More desirability has been created, which in the last year, has resulted in more residents moving in. In contribution to this effect, PHP worked with the Boarding Coalition, a project of Community Legal Resources and their Detroit Vacant Property initiative, which saw the boarding up of approximately 25 open houses (all under tax foreclosure) in the neighborhood.
“Once that happens people will leave them alone,” said Reichert.
PHP works with their neighbors to haul away debris from a backyard. The camera is mounted on “The neighborhood machine” – a bobcat, aka “hoodcat”, which is part sculpture, part functioning tool | © Mitch Cope
As for the organization’s more long-term goals, they would like to activate the project beyond its current four or five block radius into a larger area, as well as get each of the artist interventions to a certain phase of stabilization, for example, transferring ownership of some of the properties to the artists. This has already happened in the case of one of the homes included in the Juxtapoz project, which was purchased by two of the participating artists the following year.

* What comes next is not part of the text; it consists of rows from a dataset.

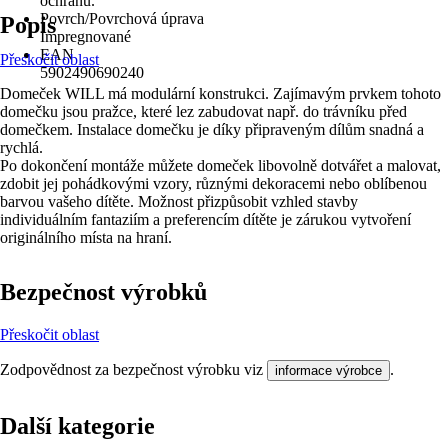
ochranu.
Povrch/Povrchová úprava
Popis
Impregnované
EAN
Přeskočit oblast
5902490690240
Domeček WILL má modulární konstrukci. Zajímavým prvkem tohoto
domečku jsou pražce, které lez zabudovat např. do trávníku před
domečkem. Instalace domečku je díky připraveným dílům snadná a
rychlá.
Po dokončení montáže můžete domeček libovolně dotvářet a malovat,
zdobit jej pohádkovými vzory, různými dekoracemi nebo oblíbenou
barvou vašeho dítěte. Možnost přizpůsobit vzhled stavby
individuálním fantaziím a preferencím dítěte je zárukou vytvoření
originálního místa na hraní.
Bezpečnost výrobků
Přeskočit oblast
Zodpovědnost za bezpečnost výrobku viz
.
informace výrobce
Další kategorie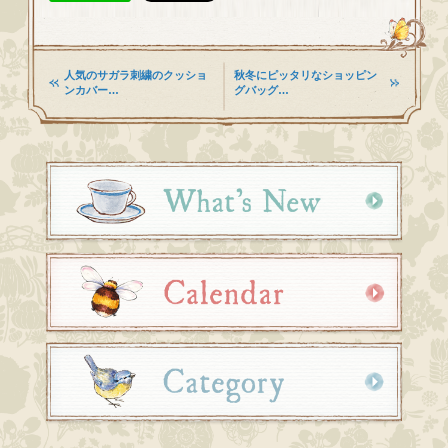
人気のサガラ刺繍のクッショ
秋冬にピッタリなショッピン
ンカバー…
グバッグ…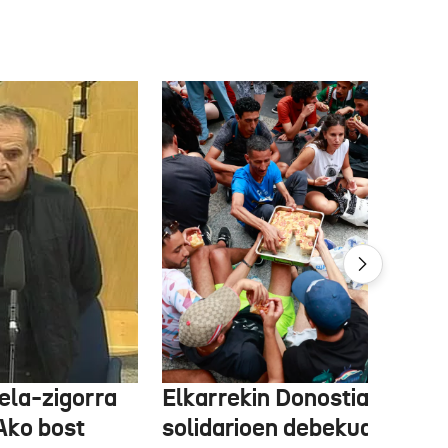
ela-zigorra
Elkarrekin Donostia afari
Ako bost
solidarioen debekua helegi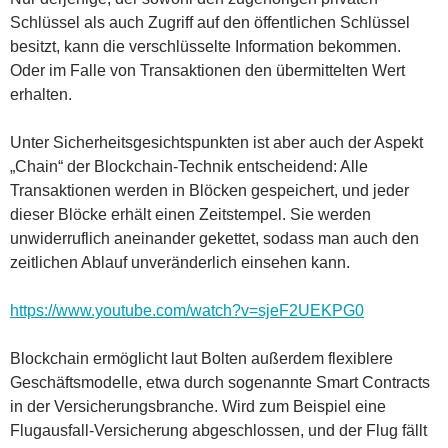
Schlüssel als auch Zugriff auf den öffentlichen Schlüssel
besitzt, kann die verschlüsselte Information bekommen.
Oder im Falle von Transaktionen den übermittelten Wert
erhalten.
Unter Sicherheitsgesichtspunkten ist aber auch der Aspekt
„Chain“ der Blockchain-Technik entscheidend: Alle
Transaktionen werden in Blöcken gespeichert, und jeder
dieser Blöcke erhält einen Zeitstempel. Sie werden
unwiderruflich aneinander gekettet, sodass man auch den
zeitlichen Ablauf unveränderlich einsehen kann.
https://www.youtube.com/watch?v=sjeF2UEKPG0
Blockchain ermöglicht laut Bolten außerdem flexiblere
Geschäftsmodelle, etwa durch sogenannte Smart Contracts
in der Versicherungsbranche. Wird zum Beispiel eine
Flugausfall-Versicherung abgeschlossen, und der Flug fällt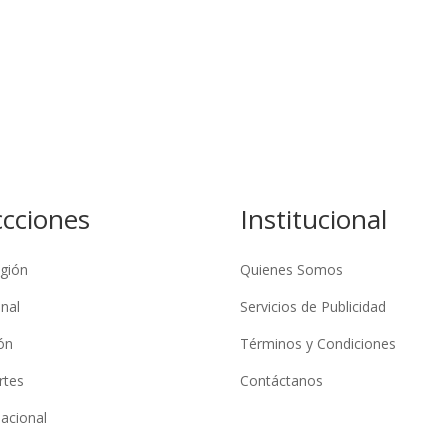
ccciones
Institucional
gión
Quienes Somos
nal
Servicios de Publicidad
ón
Términos y Condiciones
rtes
Contáctanos
nacional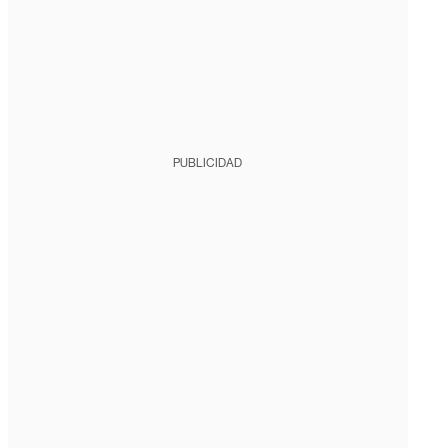
PUBLICIDAD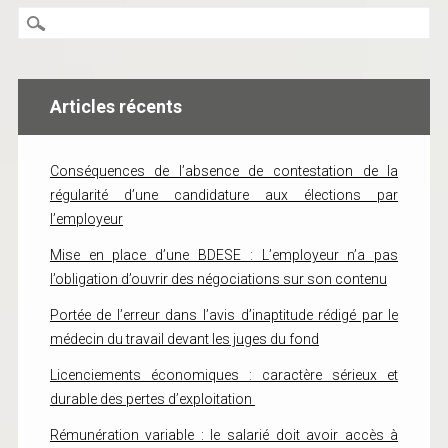
Articles récents
Conséquences de l’absence de contestation de la
régularité d’une candidature aux élections par
l’employeur
Mise en place d’une BDESE : L’employeur n’a pas
l’obligation d’ouvrir des négociations sur son contenu
Portée de l’erreur dans l’avis d’inaptitude rédigé par le
médecin du travail devant les juges du fond
Licenciements économiques : caractère sérieux et
durable des pertes d’exploitation
Rémunération variable : le salarié doit avoir accès à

PHP also has plans to incorporate an educational component in the form of workshops.
“It’s really looking at the changing field of art and design education and how being in the city of Detroit can offer new models for research, investigations and making,” explained Reichert.
In addition, PHP would like to formalize some of their strategies to spread their experiences beyond the borders of Detroit.
“We would like to develop a model that could be applied to other places, “ Reichert said.